Work task
Search the records that follow and extract every line containing the string "ctrl".

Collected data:
>>>>

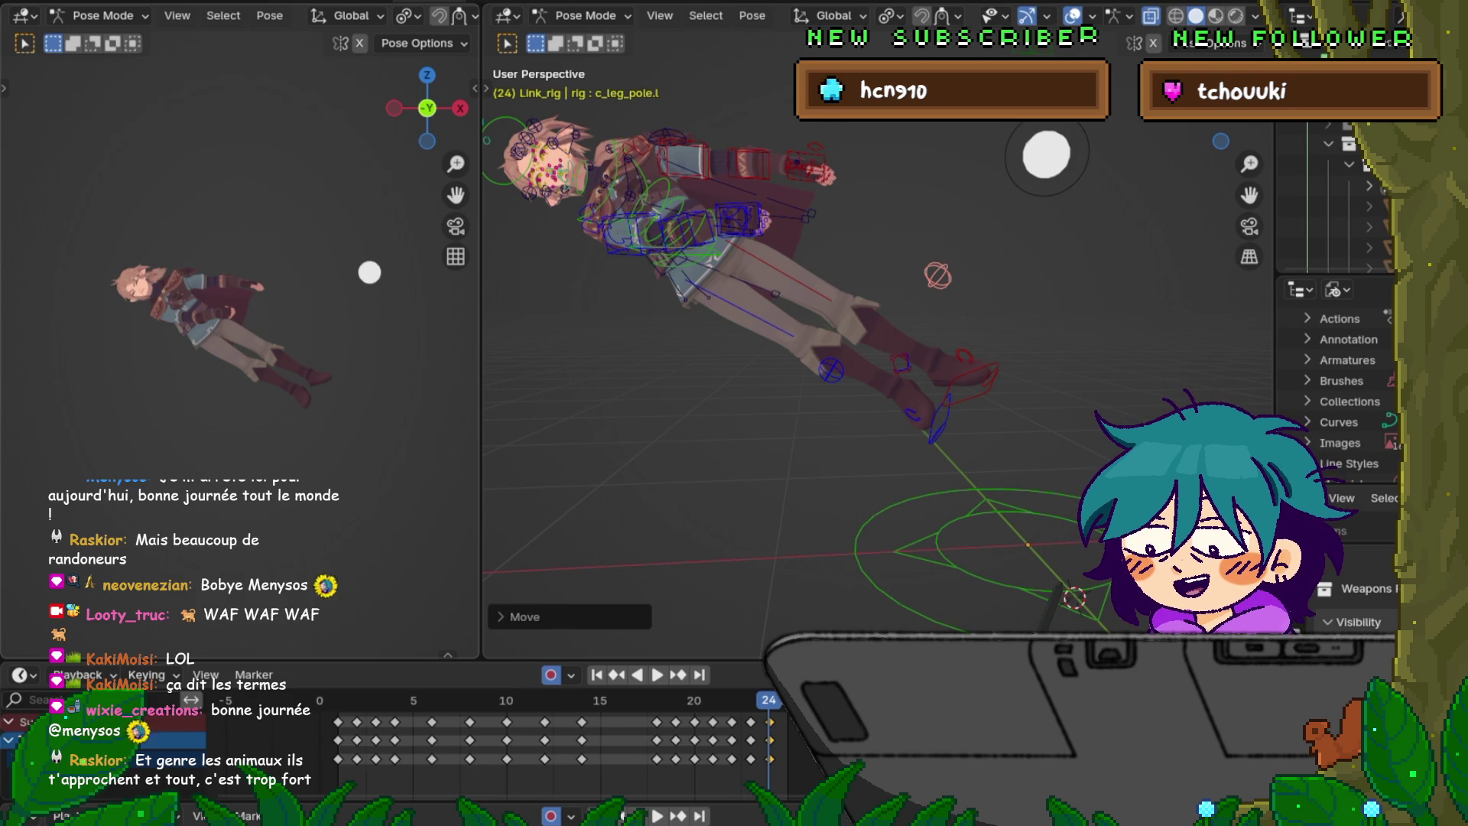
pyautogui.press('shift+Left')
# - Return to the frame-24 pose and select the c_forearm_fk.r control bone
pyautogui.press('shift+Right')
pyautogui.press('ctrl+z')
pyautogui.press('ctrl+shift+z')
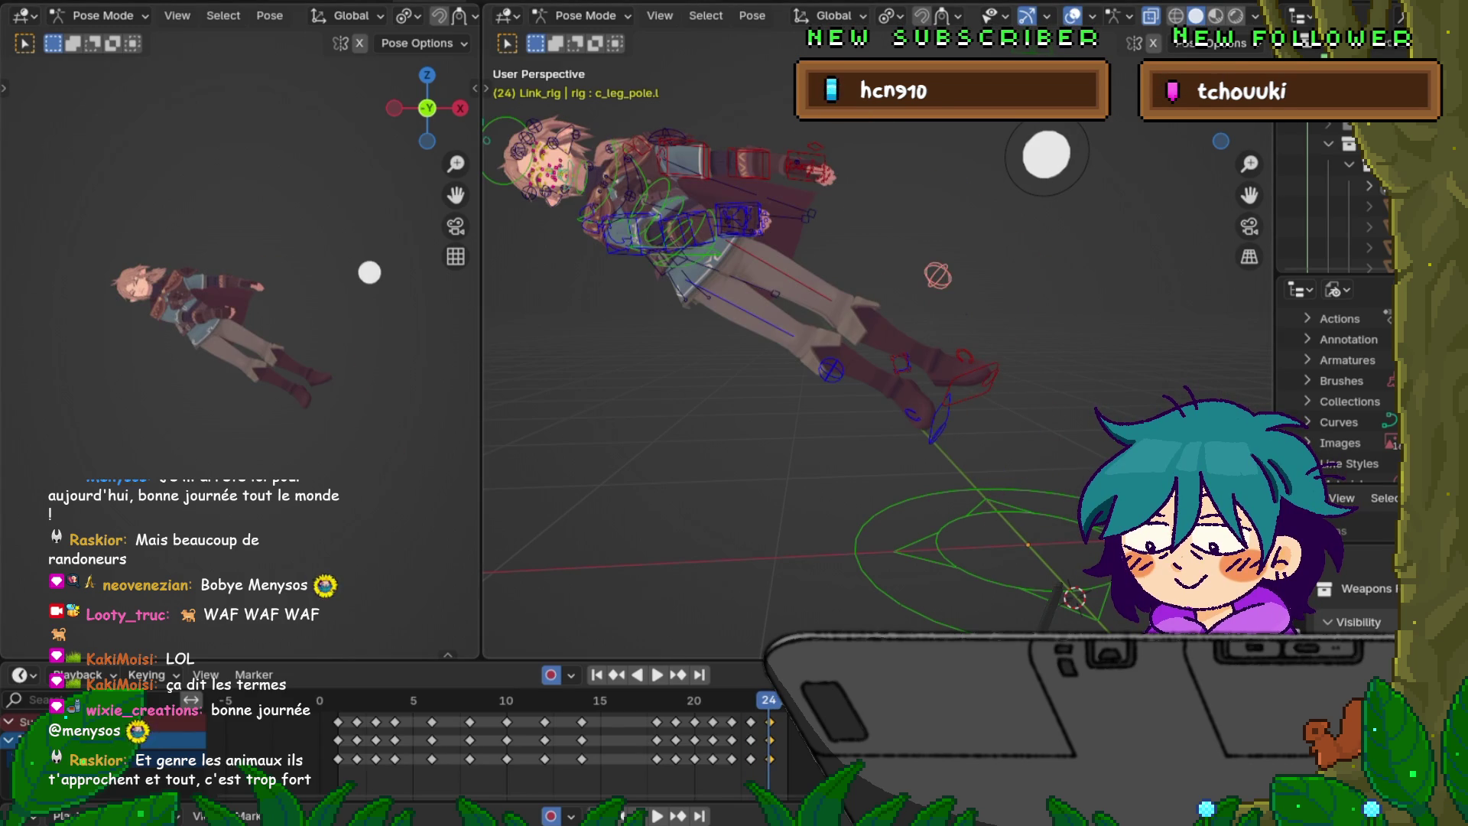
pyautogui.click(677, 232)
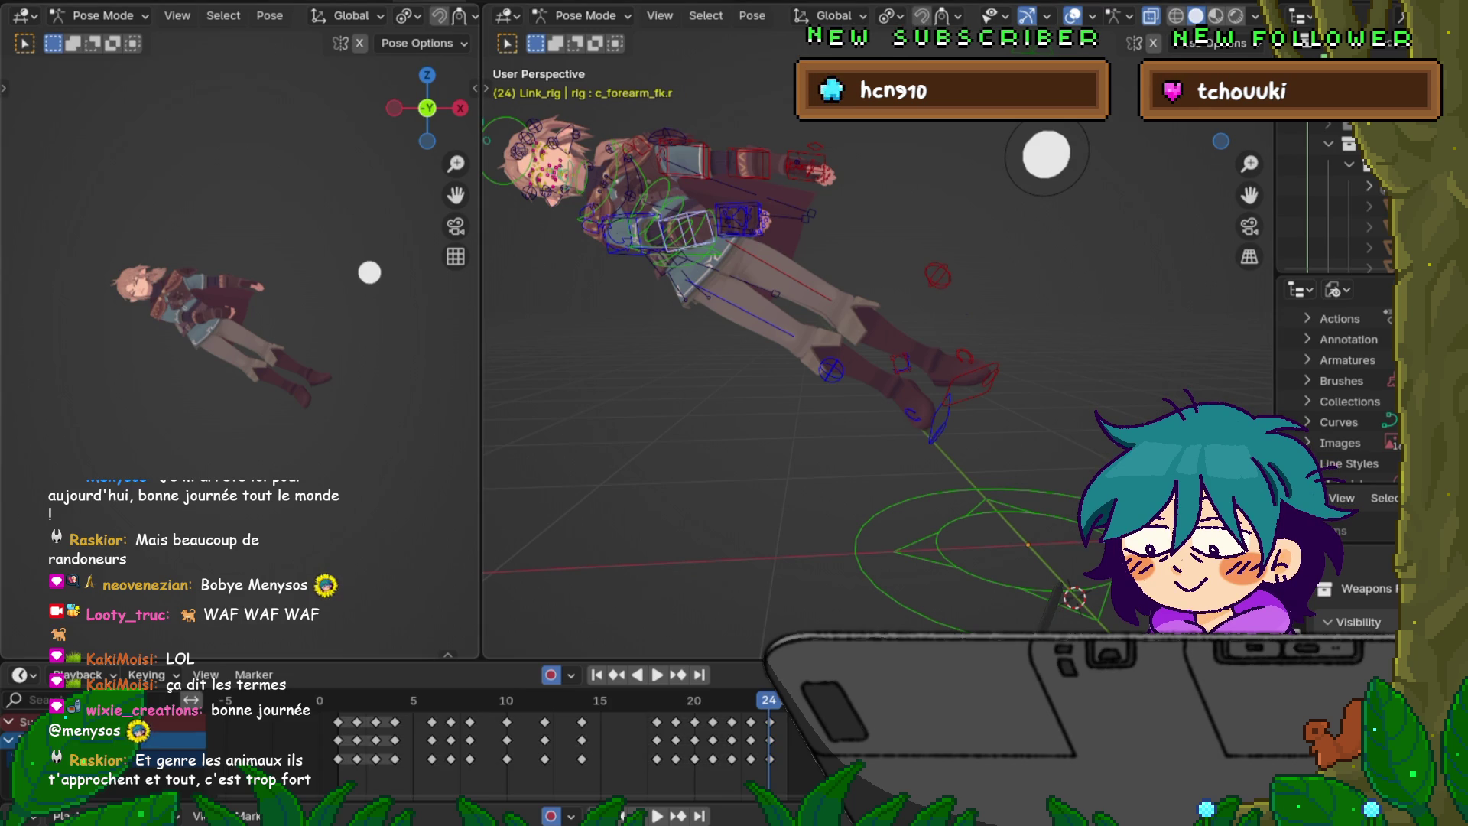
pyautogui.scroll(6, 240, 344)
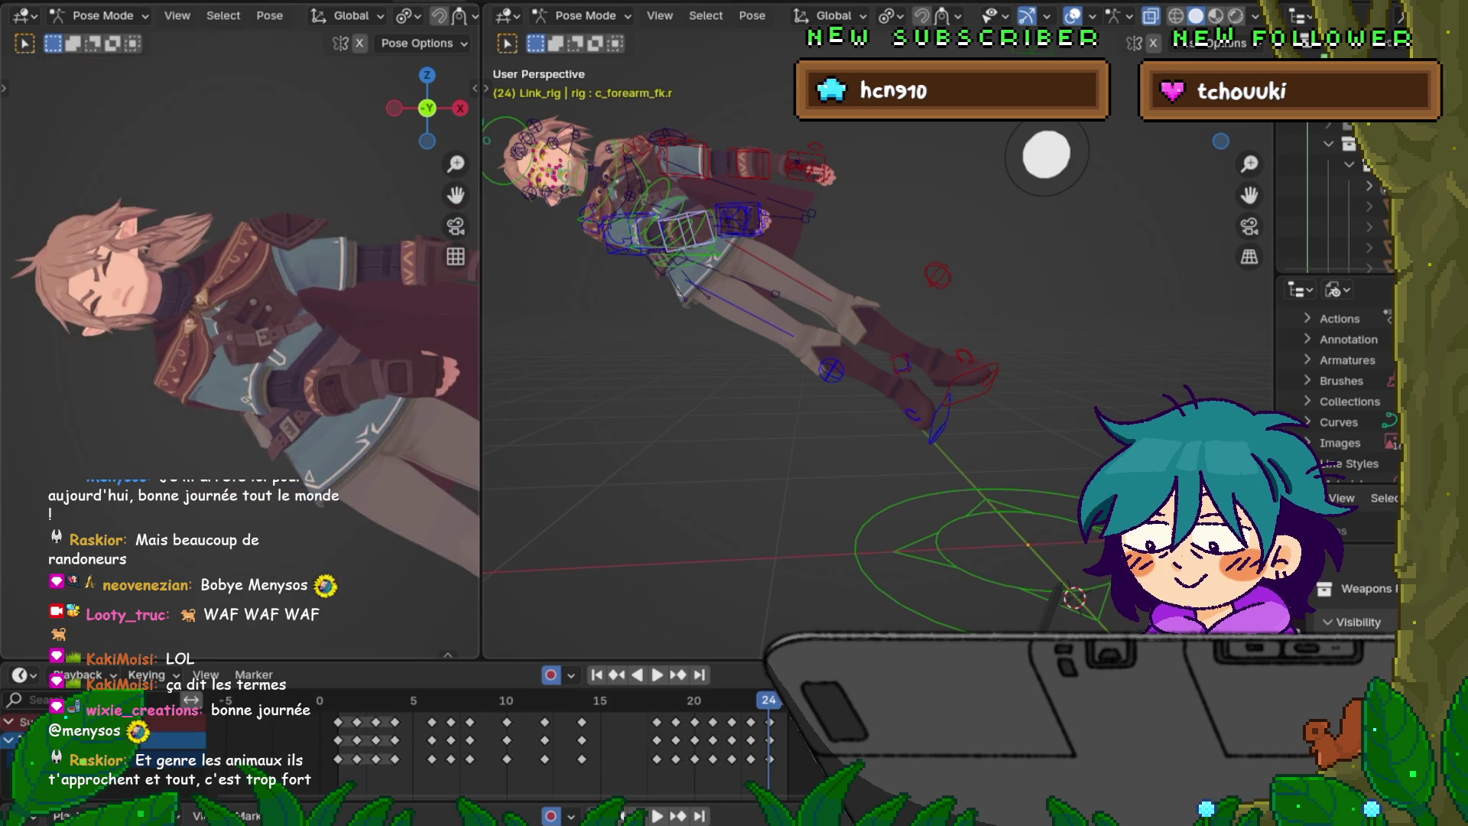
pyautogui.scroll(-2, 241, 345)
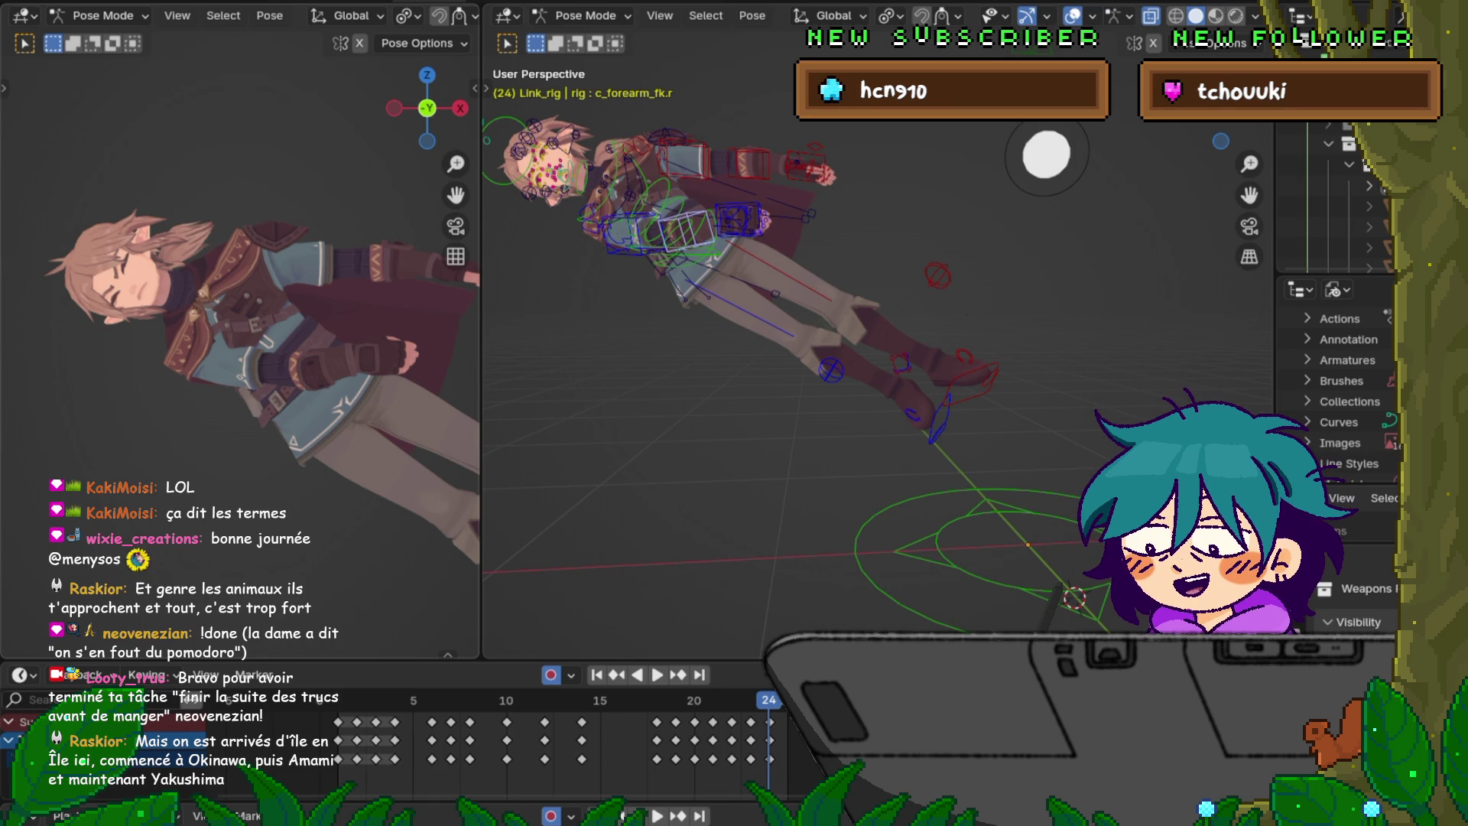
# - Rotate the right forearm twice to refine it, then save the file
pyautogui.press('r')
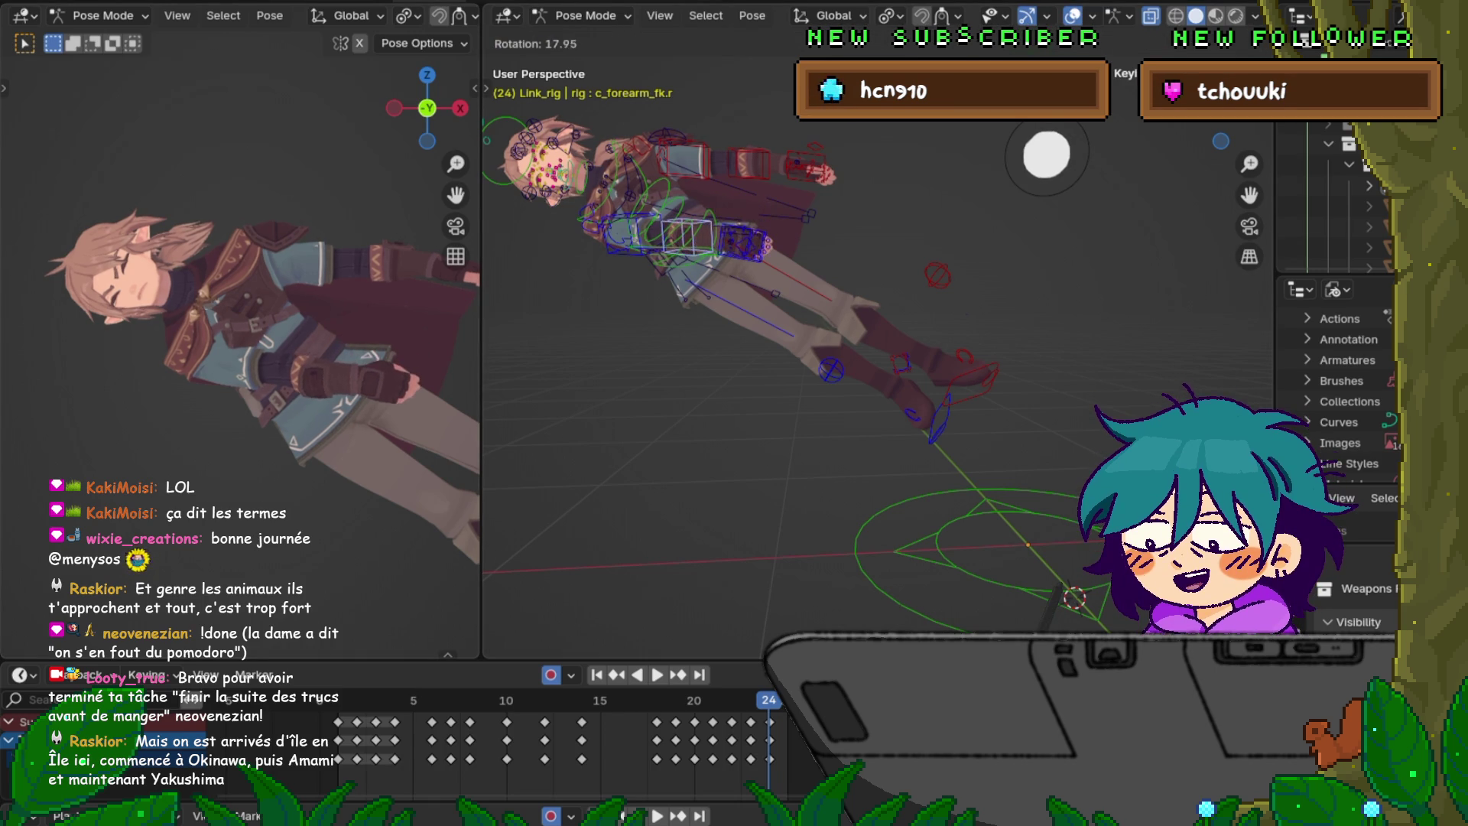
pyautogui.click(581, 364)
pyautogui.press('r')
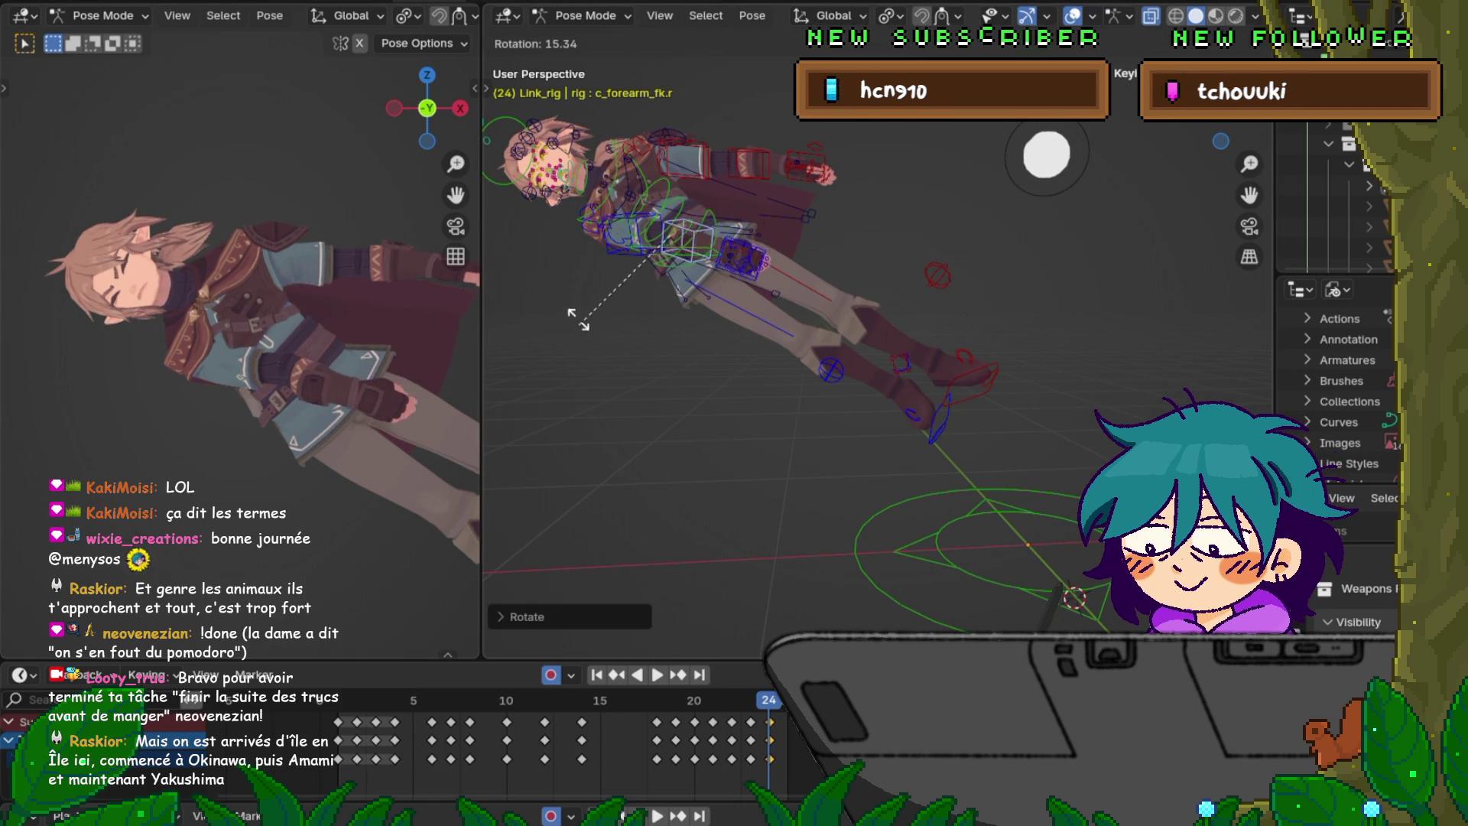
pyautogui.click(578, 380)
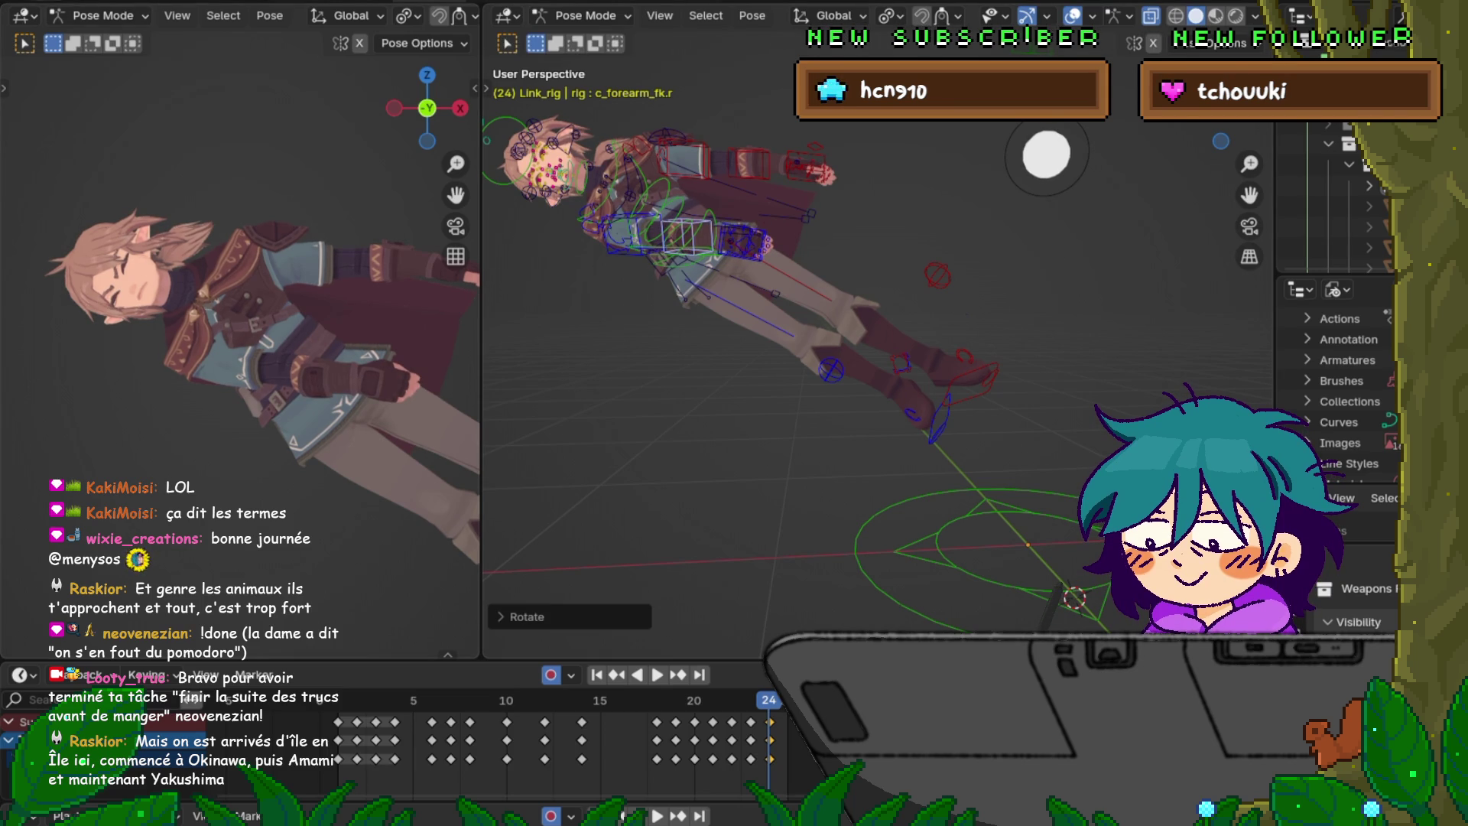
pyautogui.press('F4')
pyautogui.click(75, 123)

<<<<

Expected answer
pyautogui.press('ctrl+z')
pyautogui.press('ctrl+shift+z')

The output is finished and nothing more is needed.